I love shrimp kelaguen.  I love kelaguen, period, but shrimp kelaguen is at the top of the list, especially if it’s FRESH SHRIMP kelaguen.  Oh, and serve this up with fresh corn titiyas…man, oh, man, my mouth is watering just thinking about it!

For those of you who don’t know what kelaguen is, it’s kind of like ceviche.

Funny story…I had a recipe for fresh shrimp kelaguen, then my sister, Carolyn, shared hers as well.  I went back and compared our recipes and they were almost identical. Of course they would be nearly identical — we learned to cook from the best teacher in the world, OUR MOM. Here’s to all of our moms and dads, aunts, uncles, grandparents … thanks for teaching us so many things, especially how to make all this yummy Chamorro food!

So, back to fresh shrimp kelaguen.  This is a time consuming process, but it is WELL WORTH the effort.  If this is served at a fiesta, I ignore all other food and gorge myself on this delicacy, it’s that good.

Here is my sister, Carolyn’s recipe.

Give it a try and let us know how you like it.  Enjoy!

▶ Given entries:
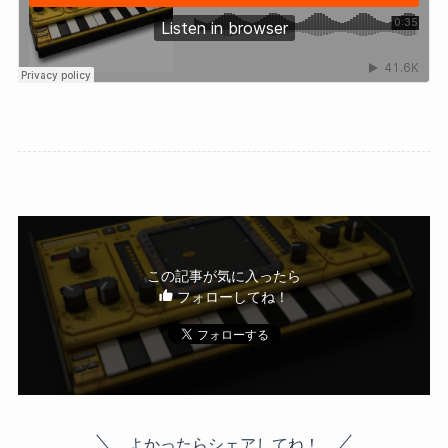
この記事が気に入ったら
フォローしてね！
よかったらシェアしてね！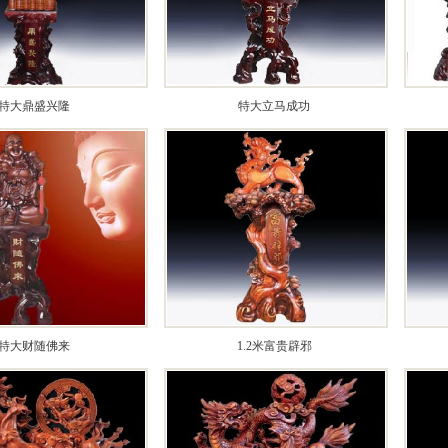
特大鼎盛兴隆
特大立马成功
特大财随佛来
1.2米富贵辟邪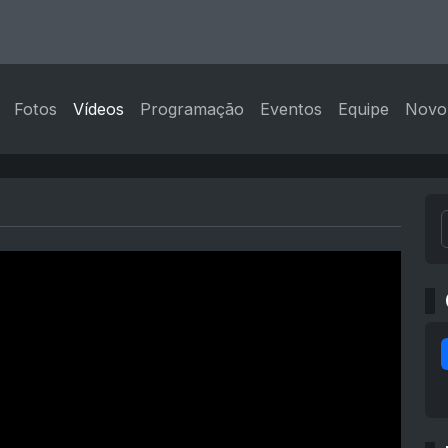
Fotos
Vídeos
Programação
Eventos
Equipe
Novo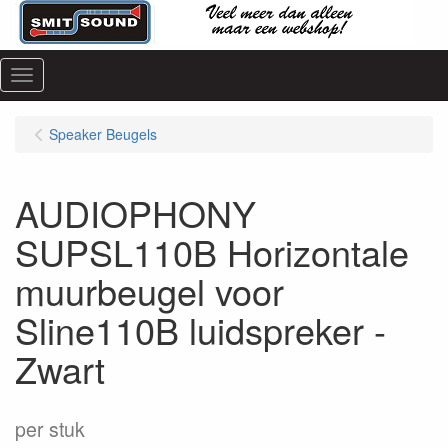
Menu
Speaker Beugels
AUDIOPHONY
SUPSL110B Horizontale
muurbeugel voor
Sline110B luidspreker -
Zwart
per stuk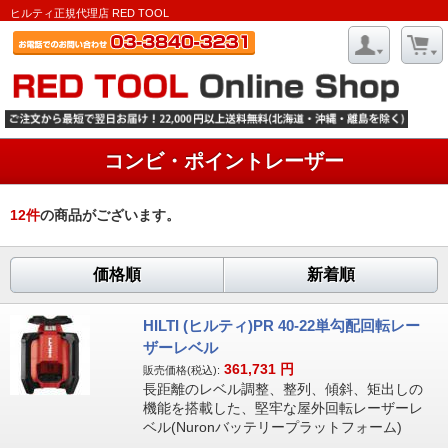
ヒルティ正規代理店 RED TOOL
コンビ・ポイントレーザー
12
件
の商品がございます。
価格順
新着順
HILTI (ヒルティ)PR 40-22単勾配回転レー
ザーレベル
361,731
円
販売価格(税込):
長距離のレベル調整、整列、傾斜、矩出しの
機能を搭載した、堅牢な屋外回転レーザーレ
ベル(Nuronバッテリープラットフォーム)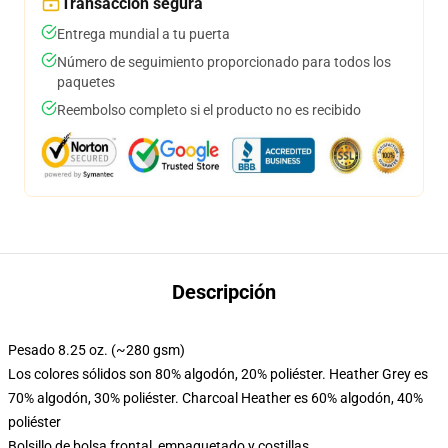
Transacción segura
Entrega mundial a tu puerta
Número de seguimiento proporcionado para todos los
paquetes
Reembolso completo si el producto no es recibido
Descripción
Pesado 8.25 oz. (~280 gsm)
Los colores sólidos son 80% algodón, 20% poliéster. Heather Grey es
70% algodón, 30% poliéster. Charcoal Heather es 60% algodón, 40%
poliéster
Bolsillo de bolsa frontal, empaquetado y costillas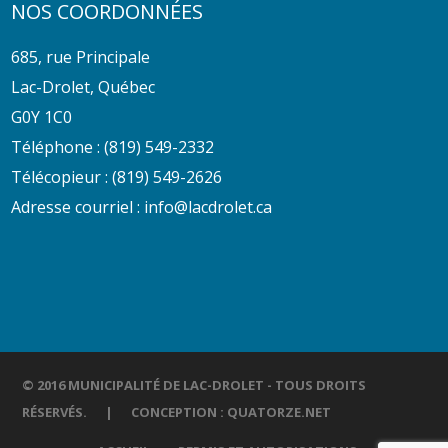
NOS COORDONNÉES
685, rue Principale
Lac-Drolet, Québec
G0Y 1C0
Téléphone :
(819) 549-2332
Télécopieur : (819) 549-2626
Adresse courriel :
info@lacdrolet.ca
© 2016 MUNICIPALITÉ DE LAC-DROLET - TOUS DROITS
RÉSERVÉS. | CONCEPTION :
QUATORZE.NET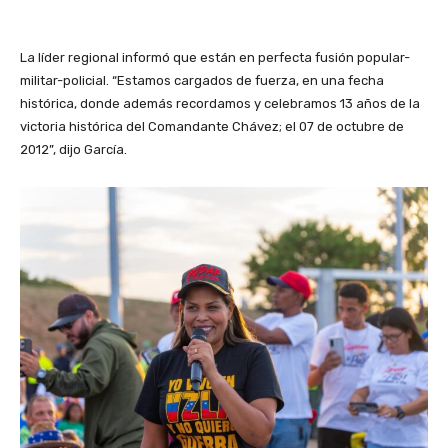
La líder regional informó que están en perfecta fusión popular-
militar-policial. “Estamos cargados de fuerza, en una fecha
histórica, donde además recordamos y celebramos 13 años de la
victoria histórica del Comandante Chávez; el 07 de octubre de
2012”, dijo García.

▶ Work instructions:
1. Can you reproduce word for word the part of the shrimp kelaguen passage that opens with the words containing "Funny story…I had" and closes with "like it.  Enjoy!"?
2. Would you carry on the shrimp kelaguen passage from the point where it stops?

▶ Numbered responses:
1.
Funny story…I had a recipe for fresh shrimp kelaguen, then my sister, Carolyn, shared hers as well.  I went back and compared our recipes and they were almost identical. Of course they would be nearly identical — we learned to cook from the best teacher in the world, OUR MOM. Here’s to all of our moms and dads, aunts, uncles, grandparents … thanks for teaching us so many things, especially how to make all this yummy Chamorro food!

So, back to fresh shrimp kelaguen.  This is a time consuming process, but it is WELL WORTH the effort.  If this is served at a fiesta, I ignore all other food and gorge myself on this delicacy, it’s that good.

Here is my sister, Carolyn’s recipe.

Give it a try and let us know how you like it.  Enjoy!

2.
FRESH SHRIMP KELAGUEN

Recipe by Carolyn Merfalen

Carol's Shrimp Kelaguen 1

INGREDIENTS:

  • 5 pounds fresh shrimp, with the head and shell on
  • Salt, to taste
  • Lemon juice (or powder), to taste
  • 6-8 stalks green onions, sliced
  • Freshly grated coconut
  • Hot Pepper, to taste

DIRECTIONS:

1.  Fresh shrimp (with the heads on) is best for kelaguen. You can, however, still make it using frozen shrimp (again, with the heads on).  I recommend pouring boiling water over the raw shrimp, to lessen its sliminess. Let the water run right off the shrimp, preventing it from puddling. You want to avoid it being cooked in the boiling water.

2.  Depending on your liking, you may keep the shells on. Fresh shrimp is best for this since the shells are very soft and easy to chew and swallow. Otherwise, carefully remove the shells from the body and tail of the shrimp, especially if you are using store-bought boxed frozen shrimp since those shells are hard.

3.  Work on the heads last…carefully remove the shell around the top of the heads. You should be able to see a tiny black sliver right in the center, top of the head, after removing the shell. (I don’t know what it is, but it looks dirty. My mom also mentioned it’s bitter.)  As you work with the heads, use caution in preventing the orange substance in the heads from being thrown out. That orange substance is what gives the kelaguen its reddish color and very distinct flavor.

4.  Devein the shrimp, if the shells were removed. (I usually remove them and devein them.) Mash the shrimp a bit using a fork.

5.  According to taste, add lemon juice or powder, salt, finely diced green onions, freshly grated coconut, and red hot peppers.  Mix to combine.  Serve with titiyas or hot white rice and enjoy!  Absolutely delicious!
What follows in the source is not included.